Brexit: ECB runs rule over Irish banks in readiness for exit

Bank of England warns on risk to fiscal stability in UK

ECB preparations for referendum follow earlier work by the Central Bank of Ireland which revealed Brexit could have a negative impact on Ireland’s economy. Photograph: Getty Images

ECB preparations for referendum follow earlier work by the Central Bank of Ireland which revealed Brexit could have a negative impact on Ireland’s economy. Photograph: Getty Images

 

The European Central Bank is liaising with banks in Ireland to assess their readiness for a “Brexit” if Britain votes to leave the EU in June.

The ECB’s examination of Irish banks is part of a pan-euro zone exercise in which the institution is looking into the impact of a “Brexit” on lenders and banking systems with big exposure to the British market.

“ECB Banking Supervision is engaging with the relevant banks to ensure they are adequately assessing the risks and are prepared for all possible outcomes,” said an ECB spokesman in Frankfurt. Irish banks are coming under scrutiny in this process, as are banks in Spain, Germany, Italy, France and the Netherlands.

ECB data shows euro zone banks had a €1.1 trillion exposure to the British market in 2014, comprising 5 per cent of their assets.

Ignazio Angeloni, a member of the ECB supervisory board, said this month the banking systems and economies of the euro zone and Britain were so closely intertwined that they cannot easily be delinked from each other.

Exposures

“In relative terms, compared with the size of their balance sheets, Irish banks and some Spanish banks have higher exposures to the UK.”

The ECB’s preparations for the referendum follow earlier work by the Central Bank of Ireland, which warned three months ago that a “Brexit” could have a negative impact on Ireland’s growth, exports and financial sector.

“For the banking sector, the impact on profitability could occur as a result of any slowdown in the UK economy and/or property market; spillover effects to the Irish economy, particularly through reduced lending to corporate/SME exporters dependent on UK economic conditions; financial market effects; and/or restricted access to UK markets,” the Central Bank said in December.

Domestic risk

In a report yesterday, the BoE financial policy committee said a “Brexit” could push up credit costs and weaken sterling more.

As it took steps to bolster banks’ risk buffers and curtail buy-to-let mortgage lending, the committee said the outlook for financial stability had worsened since its last assessment in November.

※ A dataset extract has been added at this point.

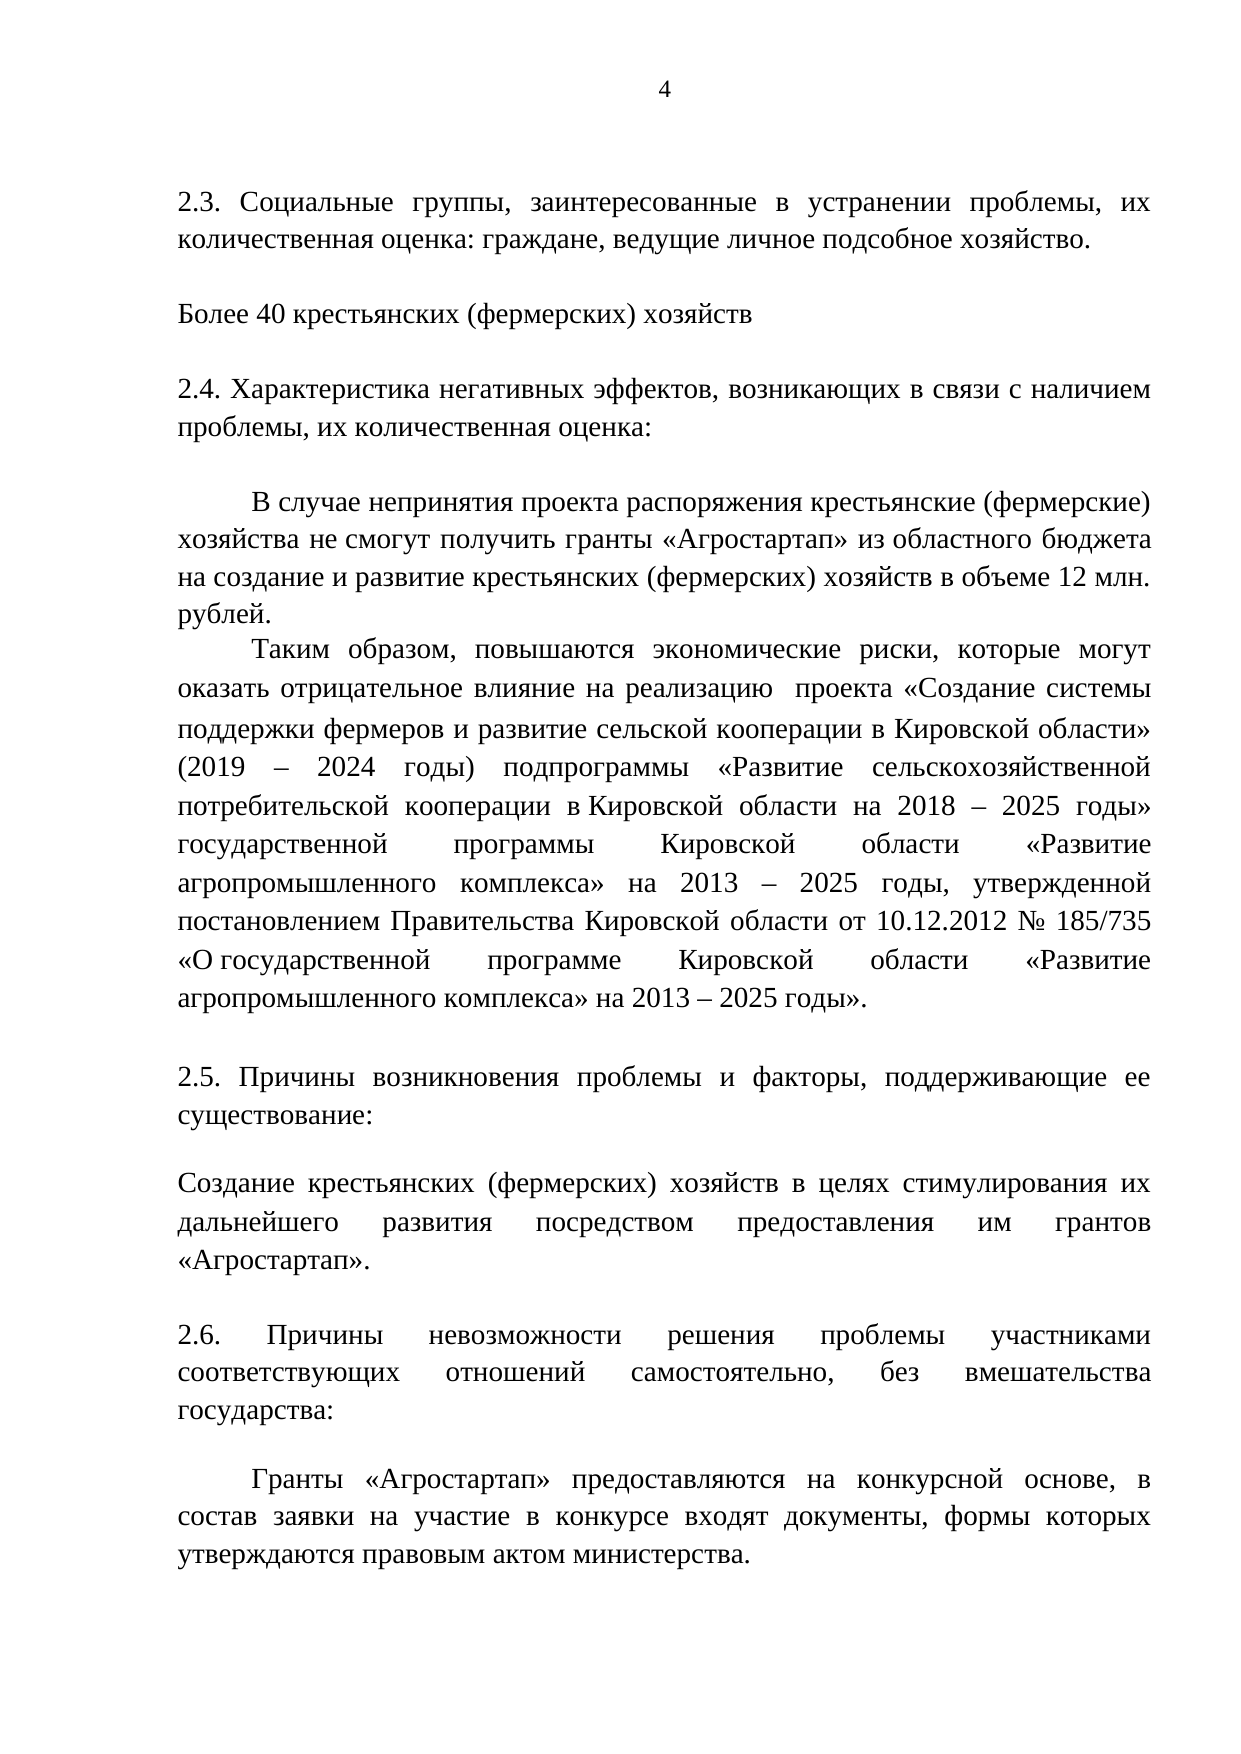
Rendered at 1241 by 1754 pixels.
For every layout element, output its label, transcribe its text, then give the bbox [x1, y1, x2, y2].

“Any period of extended uncertainty following the vote could increase risks to financial stability,” it said.

“The Committee noted that the effect of uncertainty has been most marked in sterling spot and options markets.

“Looking ahead, heightened and prolonged uncertainty has the potential to increase the risk premia investors require on a wider range of UK assets, which could lead to a further depreciation of sterling and affect the cost and availability of financing for . . . UK borrowers.”